Otherwise I'm not sure what you want here. If you want more macOS / Apple OS support you'll need availability checks like this since the versions are runtime limited. And if you want to avoid the availability check even on Linux, then you'll also have to check OS target from the compiler. You could test and see if the availability check actually has any impact on Linux but since you're targeting server development, limiting your Apple deployment targets to eliminate availability checking seems like a fine idea.

example? :slight_smile: (here is my current GitHub action)

personally it doesn’t matter to me if the package doesn’t build for an Apple Watch, this is just me trying to do my part for the community.

this ended up working for the entire CI matrix:

@inlinable public static 
func encodeBigEndian<Words>(_ words:Words, as _:String.Type = String.self, 
    by ascii:(UInt8) throws -> UInt8) rethrows -> String
{
    #if os(macOS) || os(iOS) || os(tvOS) || os(watchOS) 
    if #available(macOS 11.0, iOS 14.0, tvOS 14.0, watchOS 14.0, *)
    {
        return try .init(unsafeUninitializedCapacity: 2 * MemoryLayout<Words>.size)
        {
            var utf8:UnsafeMutableBufferPointer<UInt8> = $0
            try Self.encodeBigEndian(words, utf8: &utf8, by: ascii)
            return $0.count
        }
    }
    else 
    {
        return .init(decoding: try Self.encodeBigEndian(words, as: [UInt8].self, by: ascii), 
            as: Unicode.UTF8.self)
    }
    #elseif swift(>=5.4)
    try .init(unsafeUninitializedCapacity: 2 * MemoryLayout<Words>.size)
    {
        var utf8:UnsafeMutableBufferPointer<UInt8> = $0
        try Self.encodeBigEndian(words, utf8: &utf8, by: ascii)
        return $0.count
    }
    #else 
    return .init(decoding: try Self.encodeBigEndian(words, as: [UInt8].self, by: ascii), 
        as: Unicode.UTF8.self)
    #endif 
}

You can find plenty of examples online, including SPI's build commands, but the short of it is that you use xcodebuild to find the scheme it generates for your package, then build that scheme for the relevant platform.
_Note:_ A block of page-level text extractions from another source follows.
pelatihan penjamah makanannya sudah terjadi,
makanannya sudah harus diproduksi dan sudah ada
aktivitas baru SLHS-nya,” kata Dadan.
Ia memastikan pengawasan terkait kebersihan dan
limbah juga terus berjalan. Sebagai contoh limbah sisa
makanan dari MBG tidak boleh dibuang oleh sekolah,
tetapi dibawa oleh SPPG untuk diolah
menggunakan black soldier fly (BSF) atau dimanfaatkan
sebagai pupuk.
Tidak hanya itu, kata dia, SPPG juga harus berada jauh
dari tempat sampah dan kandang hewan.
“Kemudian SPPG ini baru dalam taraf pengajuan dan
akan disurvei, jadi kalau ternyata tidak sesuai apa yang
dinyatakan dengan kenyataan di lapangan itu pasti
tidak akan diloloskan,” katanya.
Given Apple's limited support for Swift on their own platforms, most projects limit support to whatever version of Xcode is required to ship to the store (Xcode 13 ATM, so Swift 5.5), with OS support dependent on the features you need. For your usage there doesn't seem to be much value in supporting Swift <5.5, but that's up to you. I think your desire to avoid the availability check at runtime is really what's expanding the cases you handle, but that's up to you.

1 Like

i got as far as

xcodebuild build -scheme swift-hash-Package -destination generic/platform=ios

but i keep getting

error: unable to resolve product type 'com.apple.product-type.tool' for platform 'iphoneos' (in target 'sha2-tests' from project 'swift-hash')

i thought this was because of executables in the Package.swift, so i tried conditionally excluding them, but i still get the same error.
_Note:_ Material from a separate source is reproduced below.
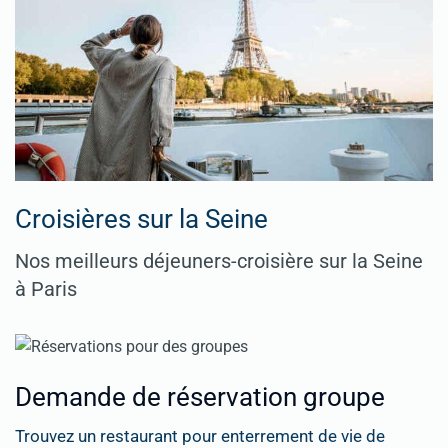
Croisières sur la Seine
Nos meilleurs déjeuners-croisière sur la Seine
à Paris
Demande de réservation groupe
Trouvez un restaurant pour enterrement de vie de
#if os(iOS) || os(tvOS) || os(watchOS) 
let tools:[Product] = []
let executables:[Target] = []
#else 
let tools:[Product] = 
[
    .executable(name: "sha2-tests", targets: ["SHA2Tests"]),
]
let executables:[Target] = 
[
    .executableTarget(name: "SHA2Tests", 
        dependencies: 
        [
            .target(name: "SHA2"),
        ],
        path: "Tests/SHA2"),
]
#endif 

any ideas?

To the original question, you can use our polyfill.

1 Like

As noted in your side question (Why won’t swift-hash build on the Swift Package Index?), this is likely because you haven't correctly excluded your executable target.